*** EXERCISE TEXT Section Begins ***

U.S. Army PFC Jefferson A. Osenbaugh, 26, assigned to Headquarters Co., 1st Battalion, 358th Infantry Regiment, 90th Infantry Division, was killed in action on June 11, 1944.
U.S. Army Staff Sgt. Richard L. Patterson, 24, of Chariton, assigned to the 300th Engineer Combat Battalion, was lost in the English Channel on June 19, 1944, when the LST he was aboard, bound from England to the French coast, was struck by a German mine.
The third was U.S. Army Pvt. Raymond D. "Doc" Morrison, assigned to the 47th Regiment, 9th Infantry Division. His remains, along with those of PFC Osenbaugh, are interred in the Normandy American Cemetery, Colleville-sur-Mer. Sgt. Patterson is commemorated there on Tablets of the Missing.
Raymond, born Oct. 28 or Oct. 30 northeast of Russell in Cedar Township, was the youngest of 18 children. His father, John W.S. Morrison, had nine children by his first wife, Elizabeth, and nine more by his second, Raymond's mother, Mary Frances Dean. John Morrison died when his youngest son was only two years old, so Raymond was raised by his mother and older siblings.
By 1940, when Raymond was 20, he was living in Chariton with his mother and working as a truck driver. I've never been able to find a photograph, but when he was drafted, Raymond was described as a slight young man --- 5-feet-7-inches in height, 125 pounds, with blue eyes, a light complexion and black hair.
He was assigned to the 47th Infantry Regiment, a storied unit that entered combat in early November, 1942, in the campaign to secure the northern coast of Africa, when the 47th Regimental Combat Team stormed the beaches of Safi, Morocco. The 47th continued across North Africa with the Allies in their successful campaign to drive the German armies from that continent.
Landing at Palermo, Sicily, on August 1st, 1943, the regiment entered combat a week later. On August 26, Sicily was officially declared in the hands of the Allies.
On D-Day plus 4, June 10, 1944, the 47th Infantry Regiment landed on Utah Beach in Normandy. With the landing complete by June 14, its troops blocked the last escape route for the Germans in the Cotentin Peninsula and played a pivotal role in the capture of Cherbourg on June 28.
On July 10, the 9th Infantry division joined the effort to liberate St. Lo, but came under an intense attack from the German Panzer Lehr Division on July 11 --- and Raymond was among the losses.
Following the war, families were given the options of bringing their loved ones' remains home to the United States or authorizing their burial in one of the American cemeteries then being established. Raymond's family chose the latter course and so he is buried among comrades at the Normandy American Cemetery, where observances are being held today.

*** EXERCISE TEXT Section Ends ***

## TASK TO CARRY OUT
Translate this sentence from the text on the three Normandy soldiers into Spanish: "On August 26, Sicily was officially declared in the hands of the Allies." The rows have no role in this work.

*** DATA EXTRACT Section Begins ***

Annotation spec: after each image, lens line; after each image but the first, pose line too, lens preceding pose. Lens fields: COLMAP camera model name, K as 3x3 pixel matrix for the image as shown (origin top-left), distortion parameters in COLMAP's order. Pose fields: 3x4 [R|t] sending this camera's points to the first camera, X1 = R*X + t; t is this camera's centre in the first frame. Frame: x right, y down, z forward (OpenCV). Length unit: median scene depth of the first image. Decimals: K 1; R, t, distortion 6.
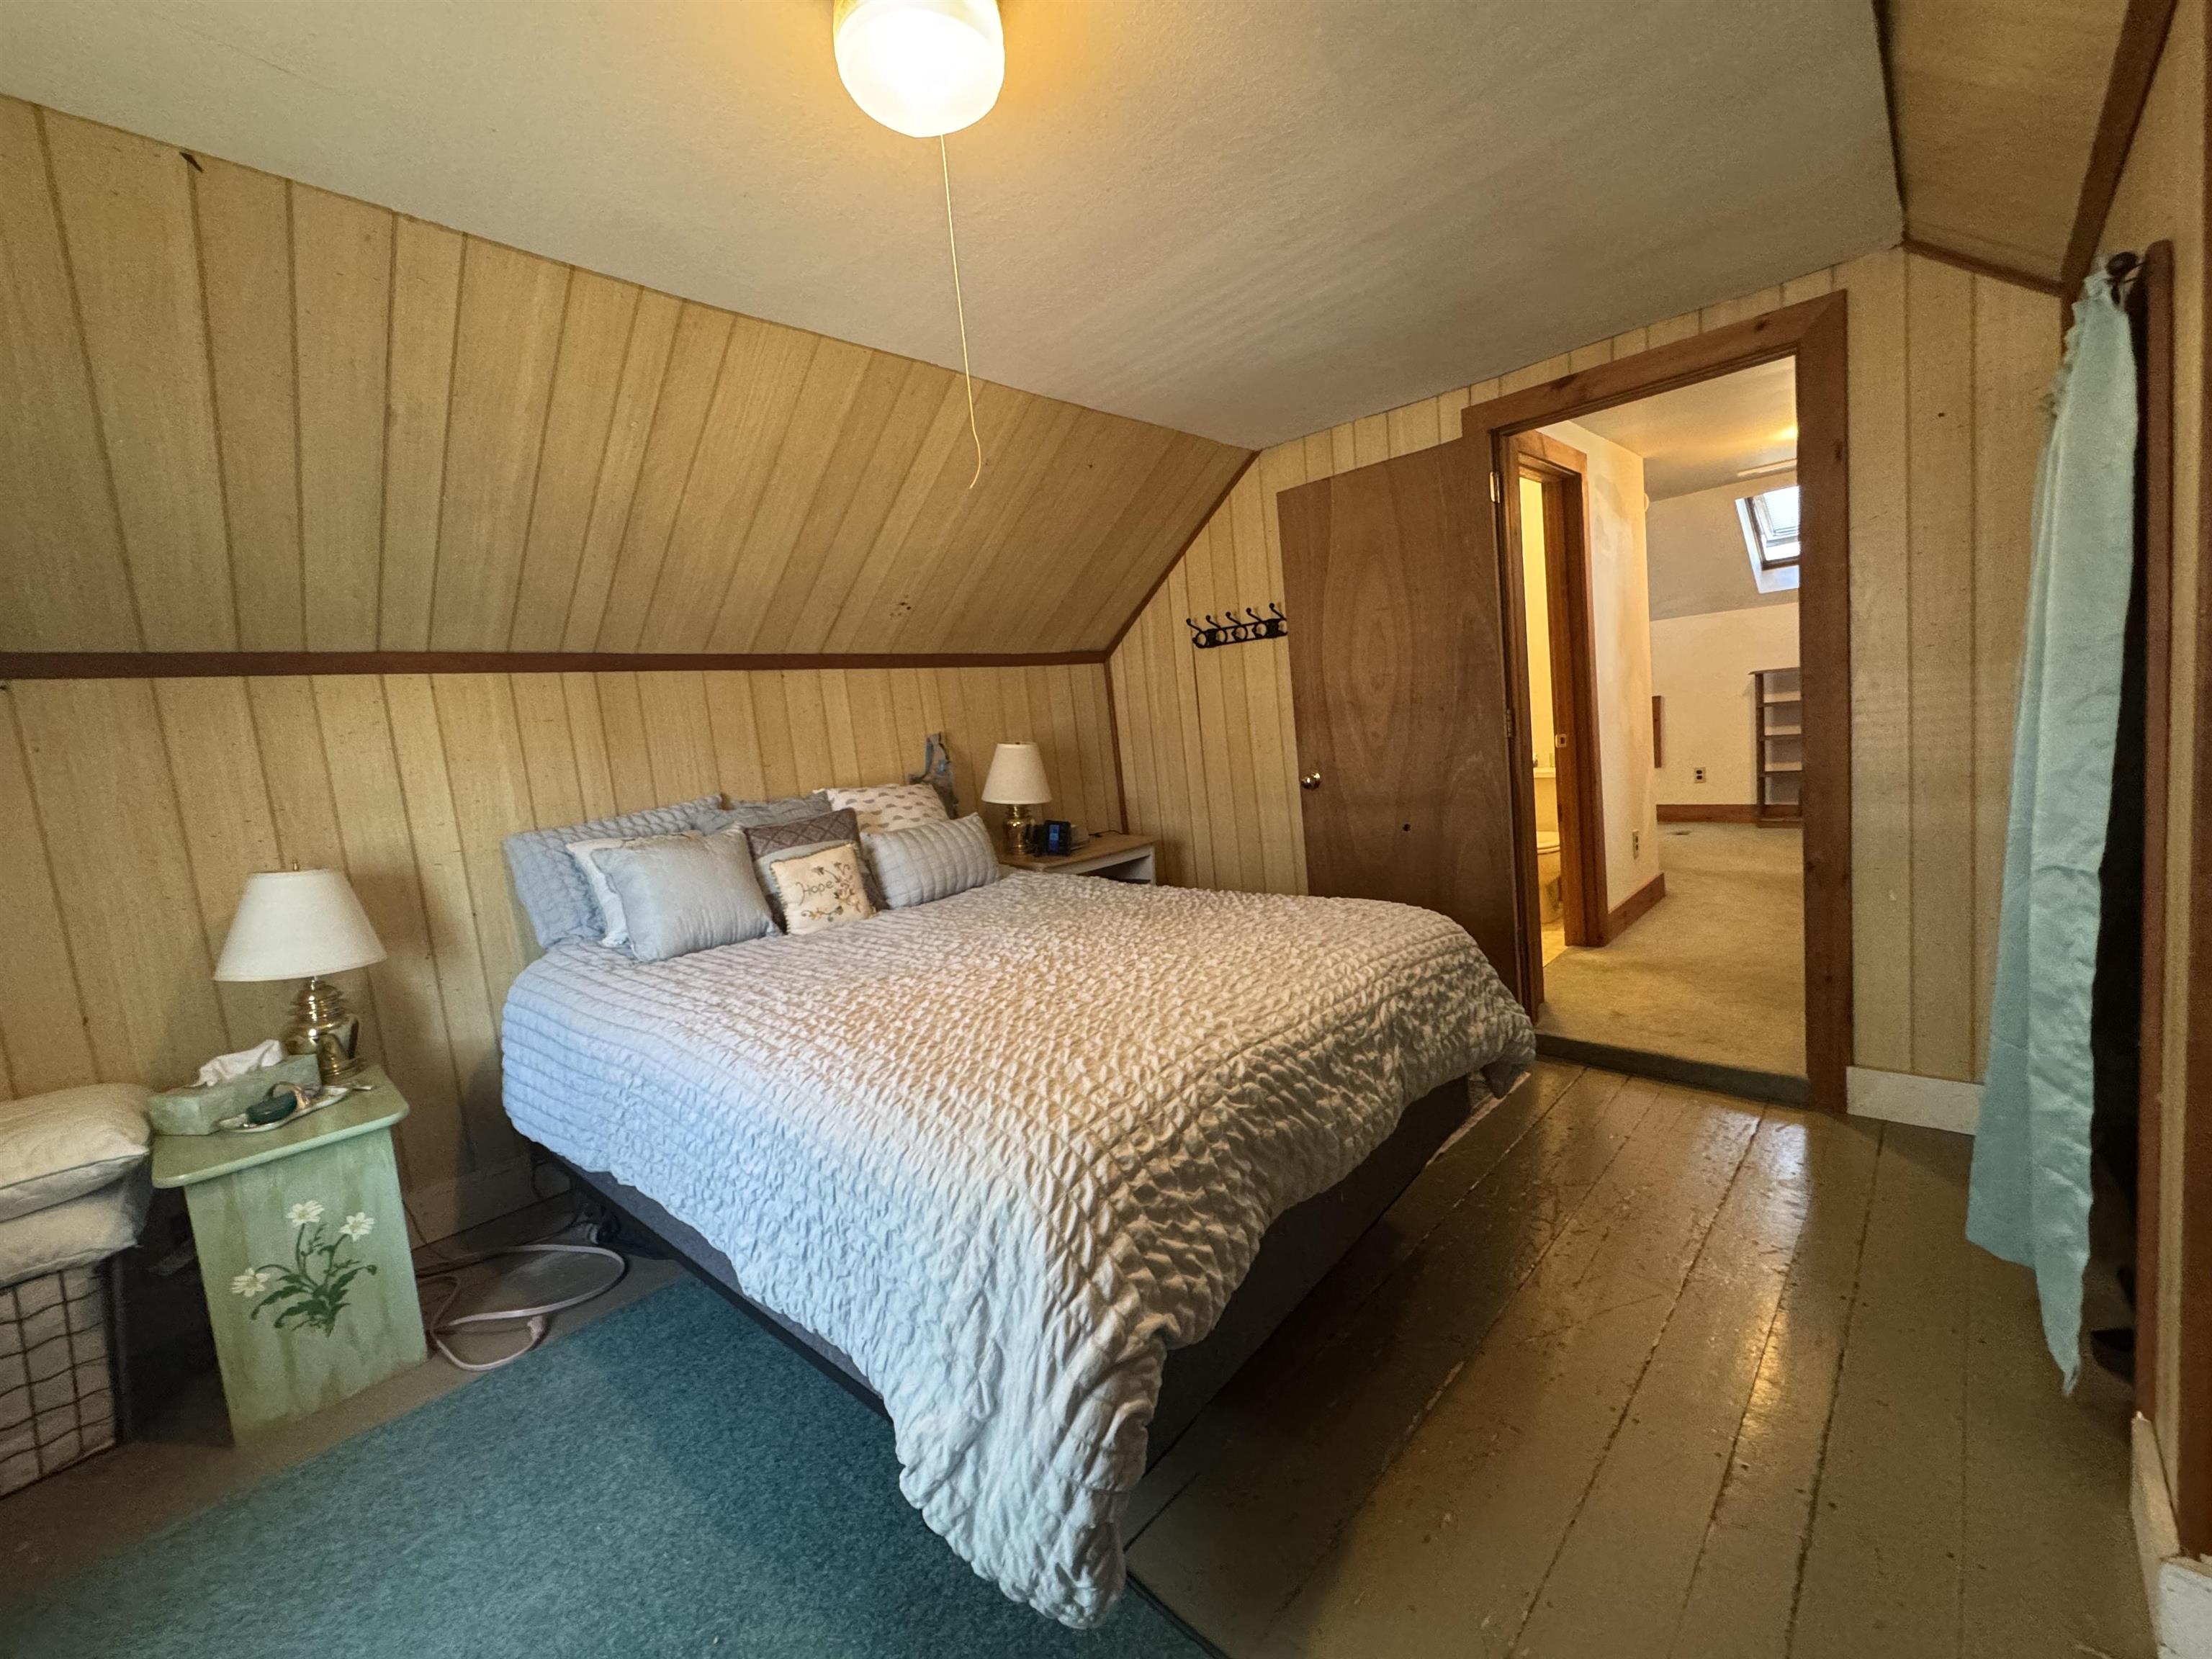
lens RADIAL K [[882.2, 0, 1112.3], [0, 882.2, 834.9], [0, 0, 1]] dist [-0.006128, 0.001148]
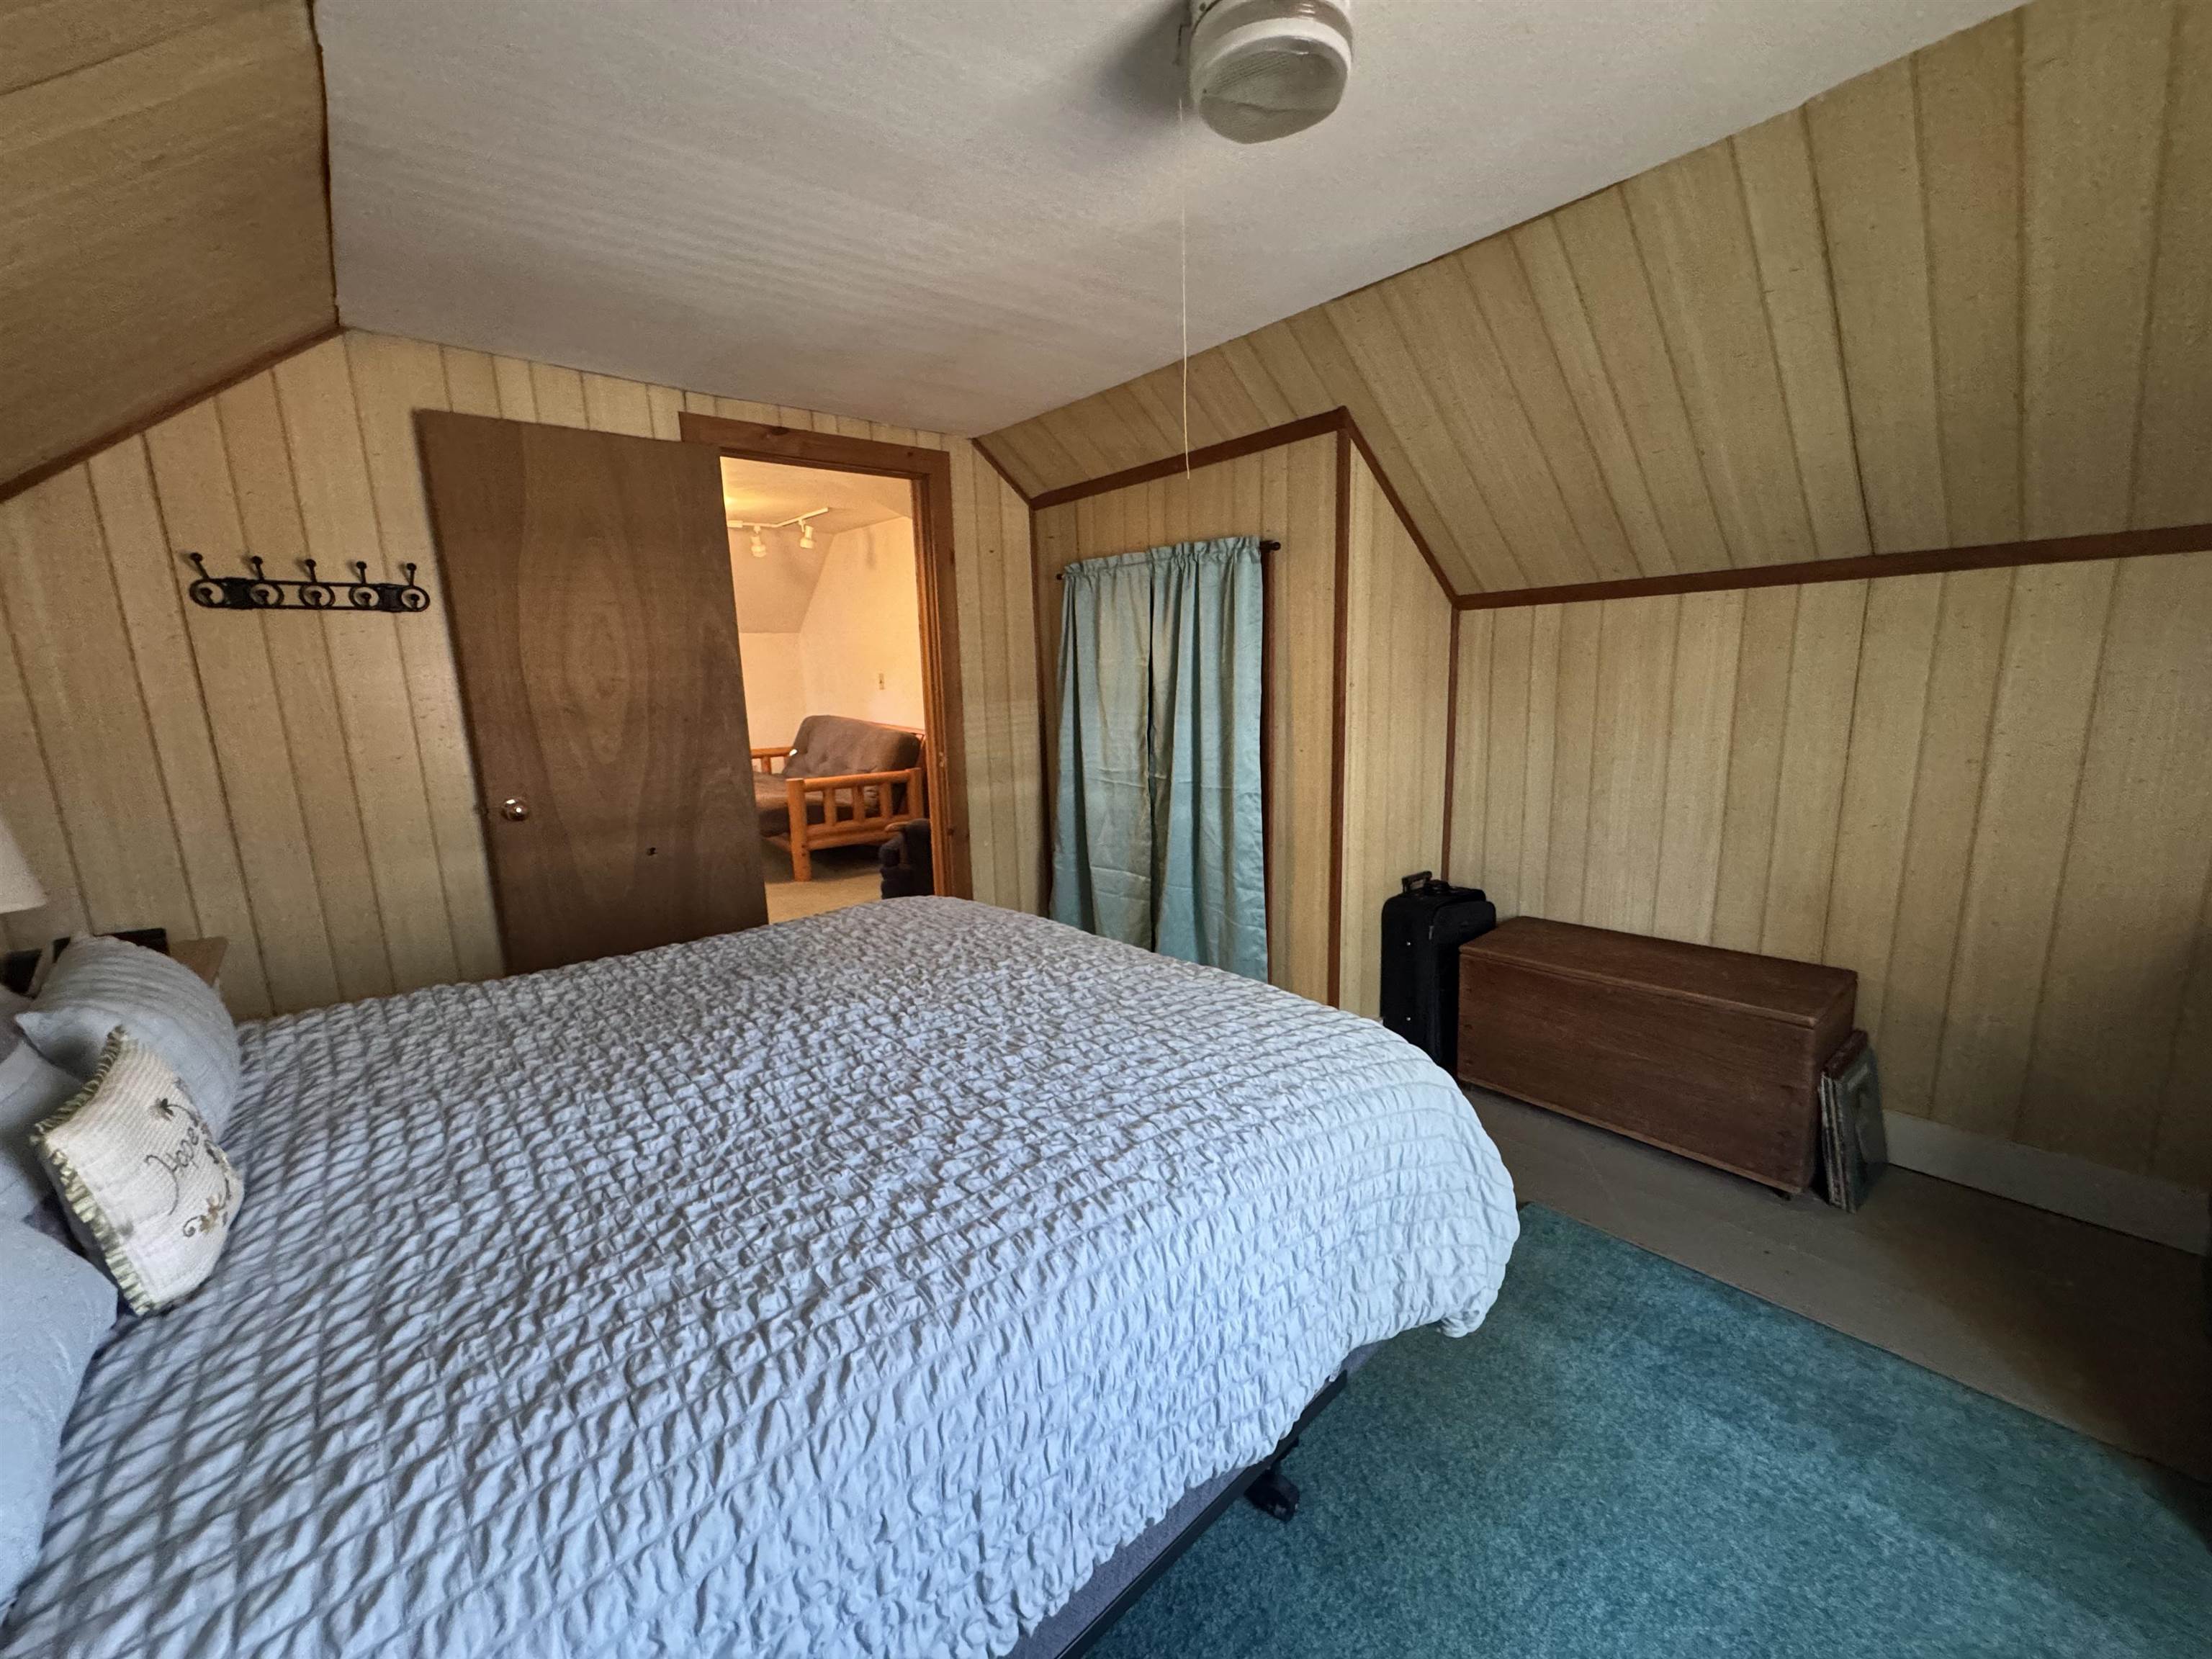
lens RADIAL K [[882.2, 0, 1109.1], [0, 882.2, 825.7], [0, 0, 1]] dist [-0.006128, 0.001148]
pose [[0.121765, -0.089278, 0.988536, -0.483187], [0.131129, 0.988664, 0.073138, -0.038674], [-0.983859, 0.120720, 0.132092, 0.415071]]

*** DATA EXTRACT Section Ends ***
*** DATA EXTRACT Section Begins ***

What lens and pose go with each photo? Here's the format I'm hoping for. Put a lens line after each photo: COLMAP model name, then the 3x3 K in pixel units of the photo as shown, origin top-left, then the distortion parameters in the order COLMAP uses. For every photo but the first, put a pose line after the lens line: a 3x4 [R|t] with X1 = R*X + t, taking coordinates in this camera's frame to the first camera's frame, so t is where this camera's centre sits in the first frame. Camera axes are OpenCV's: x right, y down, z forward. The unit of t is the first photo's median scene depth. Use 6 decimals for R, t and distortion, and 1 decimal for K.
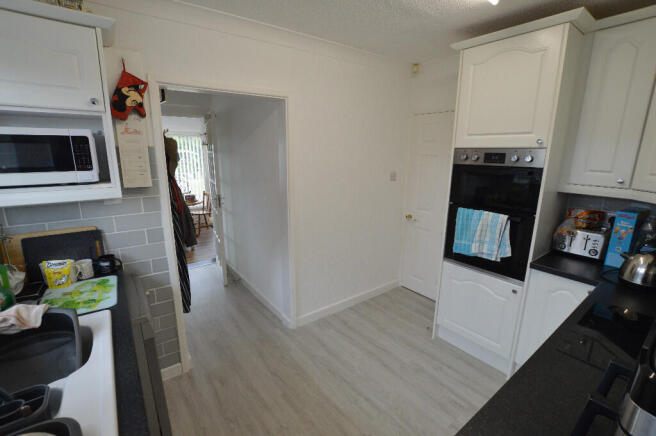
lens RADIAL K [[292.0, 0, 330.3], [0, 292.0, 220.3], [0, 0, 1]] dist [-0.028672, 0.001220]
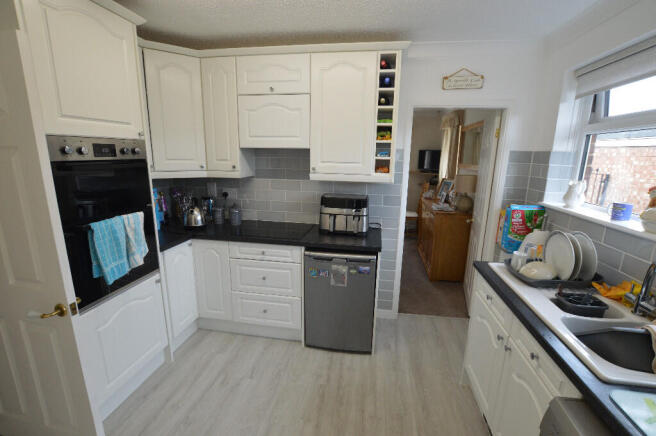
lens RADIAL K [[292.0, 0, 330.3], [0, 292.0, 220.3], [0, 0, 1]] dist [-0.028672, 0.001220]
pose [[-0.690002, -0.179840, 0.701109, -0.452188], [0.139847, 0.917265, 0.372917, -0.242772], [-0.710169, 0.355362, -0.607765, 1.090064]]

*** DATA EXTRACT Section Ends ***

## ANSWER BOX
El 26 de agosto, Sicilia fue declarada oficialmente en manos de los Aliados.